# GIVEN REQUEST
Find each line below that contains the string "Guitar", and copy every such line in full. Case counts, so only matches with the same capitalization qualify.

Start of LISTED RECORDS

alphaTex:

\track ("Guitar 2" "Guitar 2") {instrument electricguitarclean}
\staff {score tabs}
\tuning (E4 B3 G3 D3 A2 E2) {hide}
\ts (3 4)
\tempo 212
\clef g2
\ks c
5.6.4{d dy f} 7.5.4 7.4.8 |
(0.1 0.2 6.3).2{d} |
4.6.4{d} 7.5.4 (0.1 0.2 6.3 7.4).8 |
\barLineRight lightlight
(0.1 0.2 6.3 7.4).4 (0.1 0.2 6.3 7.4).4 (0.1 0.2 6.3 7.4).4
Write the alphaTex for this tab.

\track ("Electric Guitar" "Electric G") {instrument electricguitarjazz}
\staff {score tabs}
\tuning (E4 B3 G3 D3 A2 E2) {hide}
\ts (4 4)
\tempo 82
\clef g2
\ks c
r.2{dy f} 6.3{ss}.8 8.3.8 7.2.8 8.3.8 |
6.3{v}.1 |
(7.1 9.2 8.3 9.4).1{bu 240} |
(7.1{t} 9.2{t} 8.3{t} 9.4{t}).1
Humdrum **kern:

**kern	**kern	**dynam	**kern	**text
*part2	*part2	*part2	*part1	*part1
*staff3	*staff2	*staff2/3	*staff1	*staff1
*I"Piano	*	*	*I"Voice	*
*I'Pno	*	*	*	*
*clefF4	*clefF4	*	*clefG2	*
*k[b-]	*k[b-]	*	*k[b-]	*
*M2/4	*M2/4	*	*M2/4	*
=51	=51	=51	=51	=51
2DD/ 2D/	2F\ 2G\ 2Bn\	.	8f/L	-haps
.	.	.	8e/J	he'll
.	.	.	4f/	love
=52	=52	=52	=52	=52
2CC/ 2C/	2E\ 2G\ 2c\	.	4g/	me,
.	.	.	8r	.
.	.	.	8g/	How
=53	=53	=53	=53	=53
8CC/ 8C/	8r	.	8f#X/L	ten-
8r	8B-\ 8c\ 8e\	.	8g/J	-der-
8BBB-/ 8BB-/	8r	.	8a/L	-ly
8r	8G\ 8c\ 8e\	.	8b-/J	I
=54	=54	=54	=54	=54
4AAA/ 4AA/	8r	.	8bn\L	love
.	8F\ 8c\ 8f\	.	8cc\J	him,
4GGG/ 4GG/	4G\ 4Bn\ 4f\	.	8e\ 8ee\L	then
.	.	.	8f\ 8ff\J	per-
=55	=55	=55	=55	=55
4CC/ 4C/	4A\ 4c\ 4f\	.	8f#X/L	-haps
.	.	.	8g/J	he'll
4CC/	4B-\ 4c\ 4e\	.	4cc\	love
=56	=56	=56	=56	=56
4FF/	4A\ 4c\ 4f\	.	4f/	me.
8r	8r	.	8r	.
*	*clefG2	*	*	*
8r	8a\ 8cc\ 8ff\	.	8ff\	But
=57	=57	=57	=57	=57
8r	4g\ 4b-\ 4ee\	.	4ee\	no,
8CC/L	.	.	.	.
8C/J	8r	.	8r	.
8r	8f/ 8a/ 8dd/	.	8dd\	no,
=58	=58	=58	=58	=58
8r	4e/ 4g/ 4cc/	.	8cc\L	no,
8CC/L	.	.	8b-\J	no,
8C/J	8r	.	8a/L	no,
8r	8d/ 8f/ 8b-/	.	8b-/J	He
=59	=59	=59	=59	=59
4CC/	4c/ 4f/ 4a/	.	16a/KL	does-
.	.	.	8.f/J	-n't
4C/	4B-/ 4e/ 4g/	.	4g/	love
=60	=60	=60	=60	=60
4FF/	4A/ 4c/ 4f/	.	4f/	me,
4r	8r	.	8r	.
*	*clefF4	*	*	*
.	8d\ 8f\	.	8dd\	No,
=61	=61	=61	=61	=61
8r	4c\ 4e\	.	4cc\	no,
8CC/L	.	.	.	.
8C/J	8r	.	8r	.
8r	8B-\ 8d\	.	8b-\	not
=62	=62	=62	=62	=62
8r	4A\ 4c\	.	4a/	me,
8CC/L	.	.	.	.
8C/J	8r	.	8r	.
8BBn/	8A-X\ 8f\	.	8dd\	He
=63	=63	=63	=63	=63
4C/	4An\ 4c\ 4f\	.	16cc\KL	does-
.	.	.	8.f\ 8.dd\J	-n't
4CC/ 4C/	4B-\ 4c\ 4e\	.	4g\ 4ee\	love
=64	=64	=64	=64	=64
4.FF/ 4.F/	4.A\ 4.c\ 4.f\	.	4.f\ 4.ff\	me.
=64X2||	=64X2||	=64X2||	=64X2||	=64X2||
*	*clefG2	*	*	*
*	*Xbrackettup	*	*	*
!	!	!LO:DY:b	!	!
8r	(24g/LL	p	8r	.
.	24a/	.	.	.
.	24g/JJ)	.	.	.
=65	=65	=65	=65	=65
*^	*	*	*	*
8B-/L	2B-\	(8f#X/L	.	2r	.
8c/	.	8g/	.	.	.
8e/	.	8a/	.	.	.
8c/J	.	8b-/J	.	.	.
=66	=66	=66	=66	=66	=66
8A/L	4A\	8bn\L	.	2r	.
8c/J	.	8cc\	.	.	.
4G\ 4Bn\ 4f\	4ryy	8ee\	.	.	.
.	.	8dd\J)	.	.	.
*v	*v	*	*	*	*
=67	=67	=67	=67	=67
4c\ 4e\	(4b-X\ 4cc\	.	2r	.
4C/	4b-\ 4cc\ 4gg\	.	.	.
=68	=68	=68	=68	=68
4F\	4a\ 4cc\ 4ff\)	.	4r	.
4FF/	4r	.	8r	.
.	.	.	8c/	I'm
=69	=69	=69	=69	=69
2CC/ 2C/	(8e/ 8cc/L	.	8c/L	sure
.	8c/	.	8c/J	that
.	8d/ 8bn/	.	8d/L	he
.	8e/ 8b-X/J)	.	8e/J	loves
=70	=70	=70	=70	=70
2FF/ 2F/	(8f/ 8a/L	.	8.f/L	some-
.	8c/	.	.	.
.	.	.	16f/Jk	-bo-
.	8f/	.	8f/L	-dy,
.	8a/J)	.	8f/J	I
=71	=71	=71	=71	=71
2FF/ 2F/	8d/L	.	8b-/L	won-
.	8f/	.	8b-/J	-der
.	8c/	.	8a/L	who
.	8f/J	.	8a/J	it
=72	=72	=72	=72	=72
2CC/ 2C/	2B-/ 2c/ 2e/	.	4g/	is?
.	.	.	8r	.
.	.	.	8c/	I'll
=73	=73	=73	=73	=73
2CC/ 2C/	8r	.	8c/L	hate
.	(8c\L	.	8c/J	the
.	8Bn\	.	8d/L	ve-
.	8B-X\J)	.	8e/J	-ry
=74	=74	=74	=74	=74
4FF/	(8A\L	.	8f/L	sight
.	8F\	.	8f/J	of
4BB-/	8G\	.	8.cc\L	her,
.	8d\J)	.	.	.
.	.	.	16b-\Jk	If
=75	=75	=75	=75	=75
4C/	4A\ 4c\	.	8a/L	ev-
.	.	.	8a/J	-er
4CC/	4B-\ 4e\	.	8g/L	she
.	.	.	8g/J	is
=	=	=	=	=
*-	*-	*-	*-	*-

End of LISTED RECORDS

# OUTPUT OF THE TASK
\track ("Guitar 2" "Guitar 2") {instrument electricguitarclean}
\track ("Electric Guitar" "Electric G") {instrument electricguitarjazz}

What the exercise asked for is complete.